Breaking: BoC leaves policy rate unchanged, reduces weekly asset purchases to C$2 billion

The Bank of Canada (BoC) announced on Wednesday that it left its key rate unchanged at 0.25% following the July policy meeting as expected. However, the BoC decided to reduce the target of weekly net asset purchases of the government of Canada bonds to C$2 billion from C$3 billion.

Market reaction

The USD/CAD pair dropped to a daily low of 1.2434 with the initial reaction but managed to stage a rebound. As of writing, the pair was down 0.15% on the day at 1.2494.

Key takeaways from policy statement as summarized by Reuters

"QE adjustment reflects continued progress towards recovery and the bank’s increased confidence in the strength of the Canadian economic outlook."

"Governing Council judges that the Canadian economy still has considerable excess capacity and that the recovery continues to require extraordinary monetary policy support."

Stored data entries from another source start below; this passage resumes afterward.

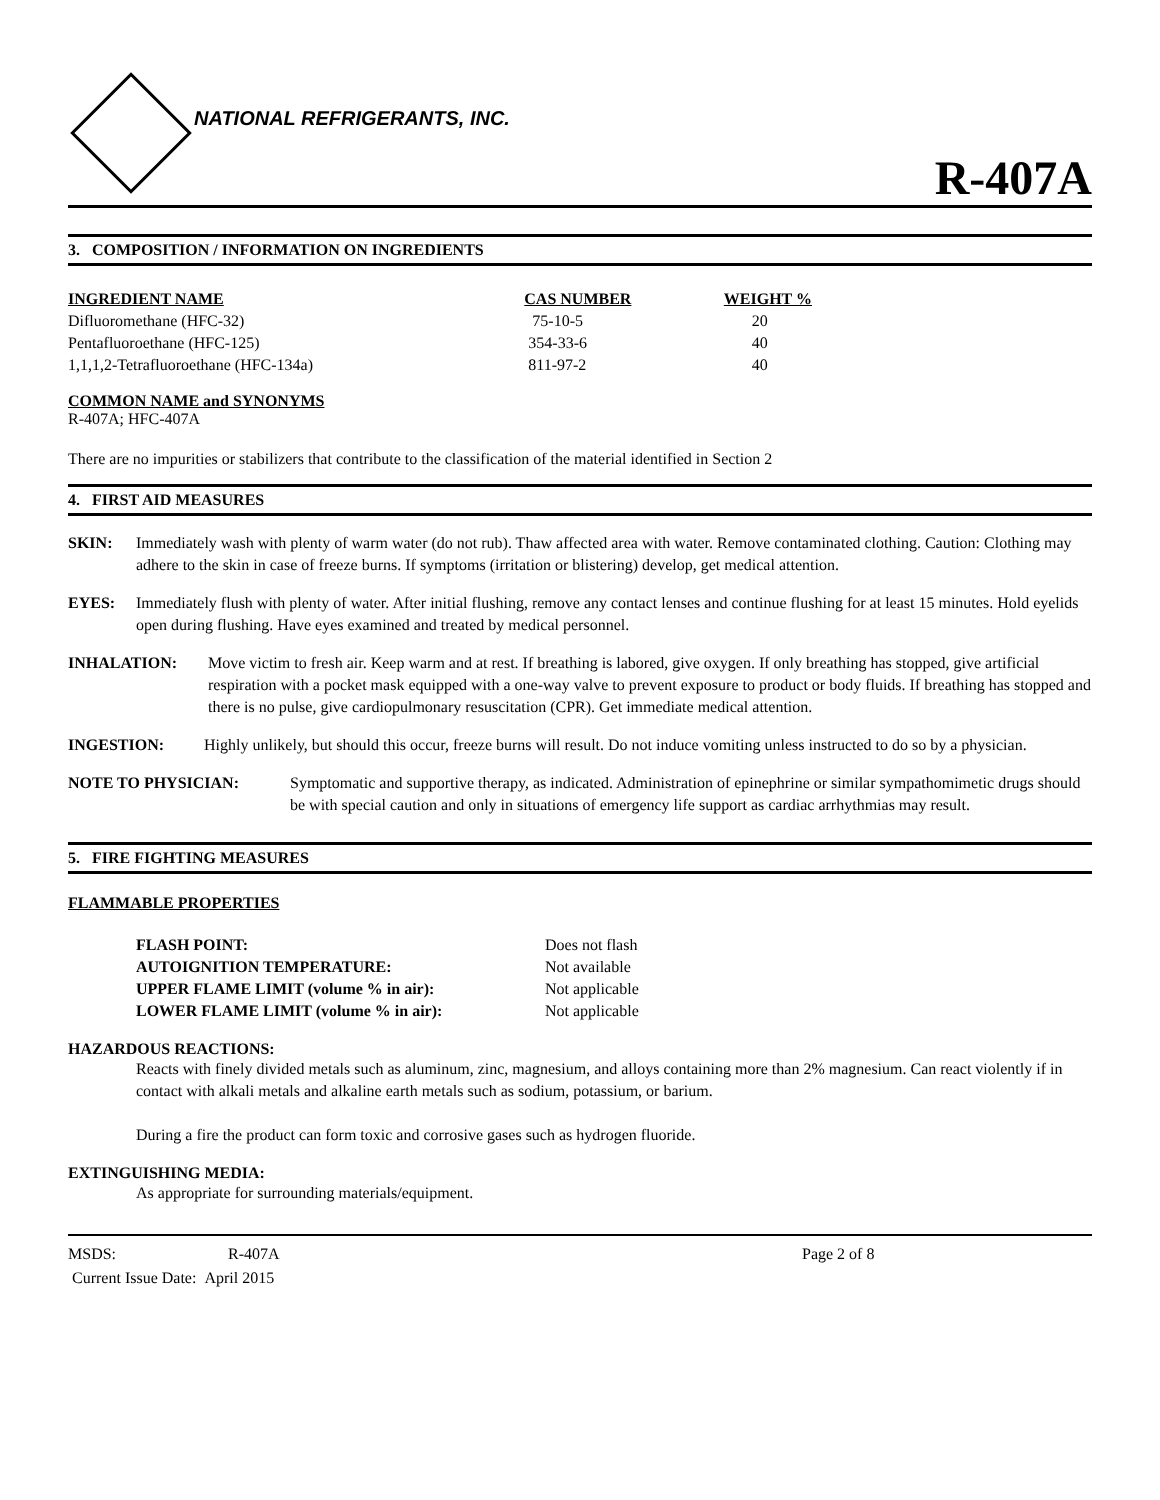NATIONAL REFRIGERANTS, INC.
R-407A
3. COMPOSITION / INFORMATION ON INGREDIENTS
| INGREDIENT NAME | CAS NUMBER | WEIGHT % |
| --- | --- | --- |
| Difluoromethane (HFC-32) | 75-10-5 | 20 |
| Pentafluoroethane (HFC-125) | 354-33-6 | 40 |
| 1,1,1,2-Tetrafluoroethane (HFC-134a) | 811-97-2 | 40 |
COMMON NAME and SYNONYMS
R-407A; HFC-407A
There are no impurities or stabilizers that contribute to the classification of the material identified in Section 2
4. FIRST AID MEASURES
SKIN: Immediately wash with plenty of warm water (do not rub). Thaw affected area with water. Remove contaminated clothing. Caution: Clothing may adhere to the skin in case of freeze burns. If symptoms (irritation or blistering) develop, get medical attention.
EYES: Immediately flush with plenty of water. After initial flushing, remove any contact lenses and continue flushing for at least 15 minutes. Hold eyelids open during flushing. Have eyes examined and treated by medical personnel.
INHALATION: Move victim to fresh air. Keep warm and at rest. If breathing is labored, give oxygen. If only breathing has stopped, give artificial respiration with a pocket mask equipped with a one-way valve to prevent exposure to product or body fluids. If breathing has stopped and there is no pulse, give cardiopulmonary resuscitation (CPR). Get immediate medical attention.
INGESTION: Highly unlikely, but should this occur, freeze burns will result. Do not induce vomiting unless instructed to do so by a physician.
NOTE TO PHYSICIAN: Symptomatic and supportive therapy, as indicated. Administration of epinephrine or similar sympathomimetic drugs should be with special caution and only in situations of emergency life support as cardiac arrhythmias may result.
5. FIRE FIGHTING MEASURES
FLAMMABLE PROPERTIES
| FLASH POINT: | Does not flash |
| AUTOIGNITION TEMPERATURE: | Not available |
| UPPER FLAME LIMIT (volume % in air): | Not applicable |
| LOWER FLAME LIMIT (volume % in air): | Not applicable |
HAZARDOUS REACTIONS:
Reacts with finely divided metals such as aluminum, zinc, magnesium, and alloys containing more than 2% magnesium. Can react violently if in contact with alkali metals and alkaline earth metals such as sodium, potassium, or barium.
During a fire the product can form toxic and corrosive gases such as hydrogen fluoride.
EXTINGUISHING MEDIA:
As appropriate for surrounding materials/equipment.
MSDS: R-407A Page 2 of 8
Current Issue Date: April 2015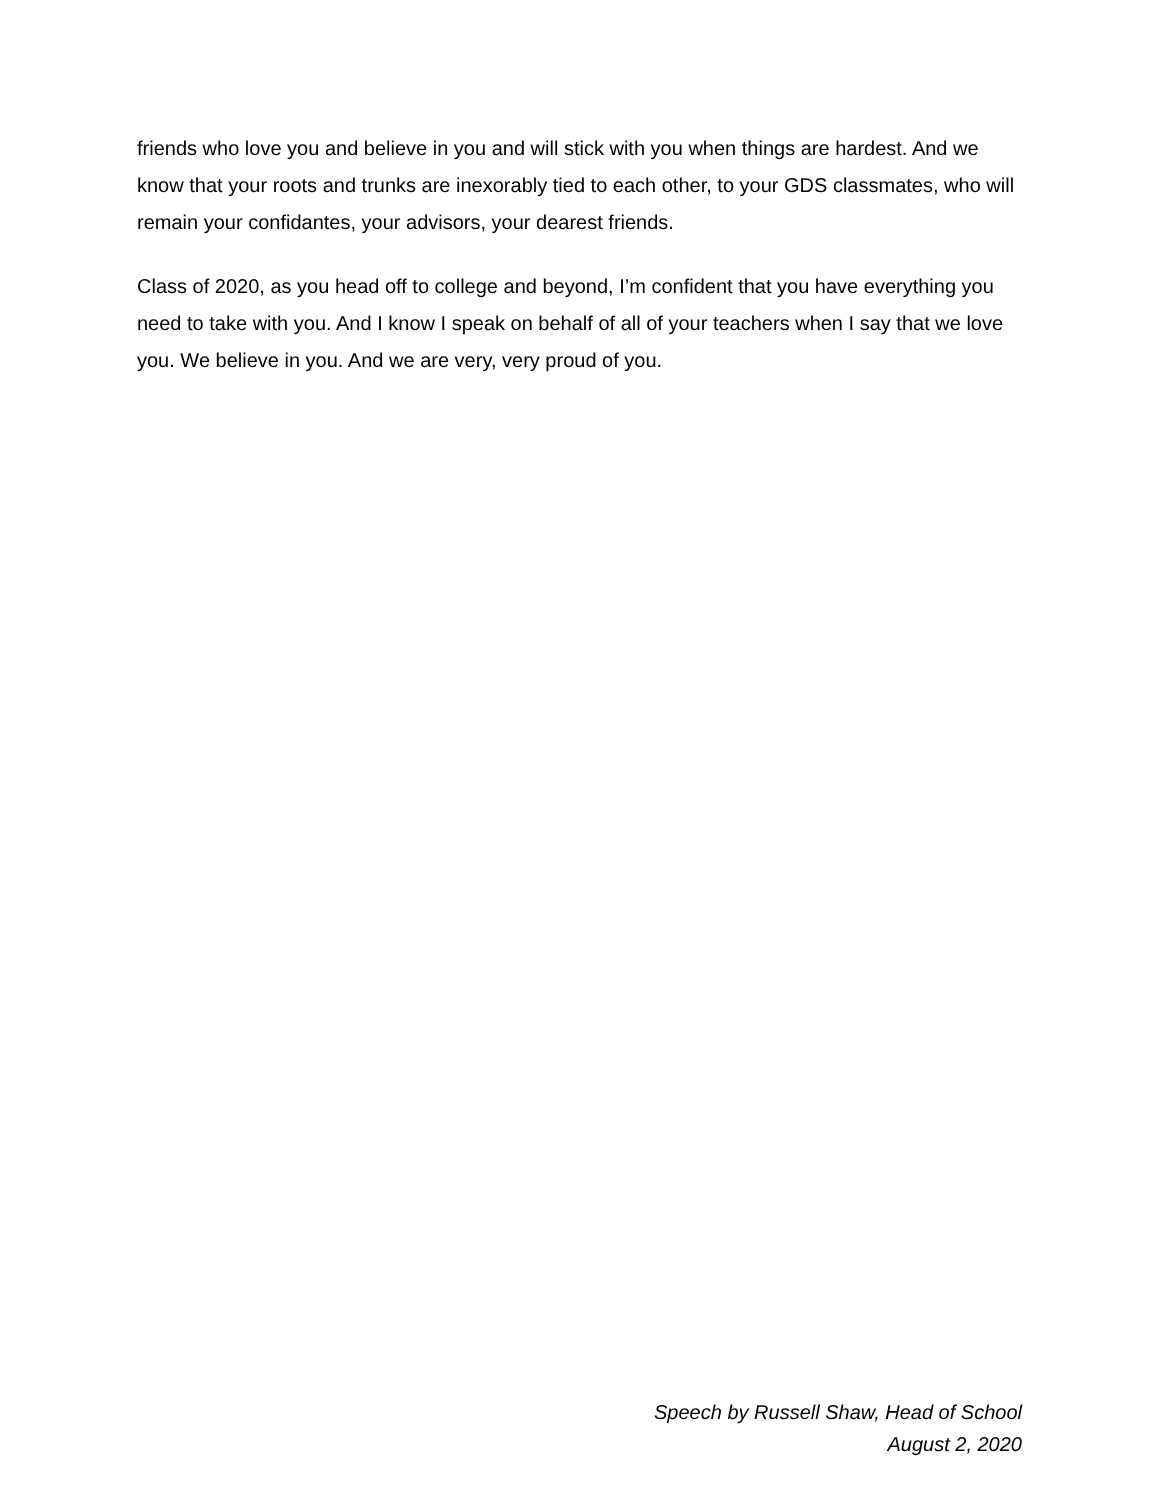friends who love you and believe in you and will stick with you when things are hardest. And we know that your roots and trunks are inexorably tied to each other, to your GDS classmates, who will remain your confidantes, your advisors, your dearest friends.
Class of 2020, as you head off to college and beyond, I’m confident that you have everything you need to take with you. And I know I speak on behalf of all of your teachers when I say that we love you. We believe in you. And we are very, very proud of you.
Speech by Russell Shaw, Head of School
August 2, 2020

"Recent spread of new COVID-19 variants is a growing concern, especially for regions where vaccinations rates remain low."

"The factors pushing up inflation are transitory, but their persistence and magnitude are uncertain and will be monitored closely."

"Q3 growth should pick up strongly after H1 fell short of projections, inflation will likely stay at or above 3% for rest of 2021."

"Economic slack will be absorbed some time in H2 2022, unchanged from April MPR."

"Downside risks associated with pandemic have significantly diminished but achieving a full and inclusive recovery will take time."

"BoC projects 2021 Canada GDP +6.0% vs +6.5% in April MPR, 2022 +4.6% (vs +3.7%) and 2023 +3.3% (vs +3.2%)."

"2021 Q1 annualized GDP was +5.6% (vs +7.0% in April MPR), Q2 annualized GDP seen +2.0% (vs +3.5%), q3 annualized GDP seen +7.3%."

"Projections show level of real GDP will be about 0.75% higher by the end of both 2022 and 2023 compared to April MPR forecast."

"As effects of temporary factors fade later in 2021 and in 2022, inflation will ease to about 2%; it will then rise temporarily to modestly above 2% in 2023 before returning toward the target in 2024."

"Overall Canada 2022 inflation seen at 2.4% vs 1.9% in April MPR, in 2023 seen at 2.2% (vs 2.3%)."

"Economic recovery expected to become more broad-based and self-sustaining over the projection horizon; says significant labor market slack currently remains."

"Housing activity is anticipated to remain higher than it was before pandemic; rebalancing of supply and demand will lead to moderation in house price growth over the projection horizon."

"Potential output growth seen averaging about 1.8% per year over 2021-23, up 0.2 percentage points from April MPR."

"Strong growth in foreign demand and higher commodity prices should contribute to a solid pickup in exports and business investment."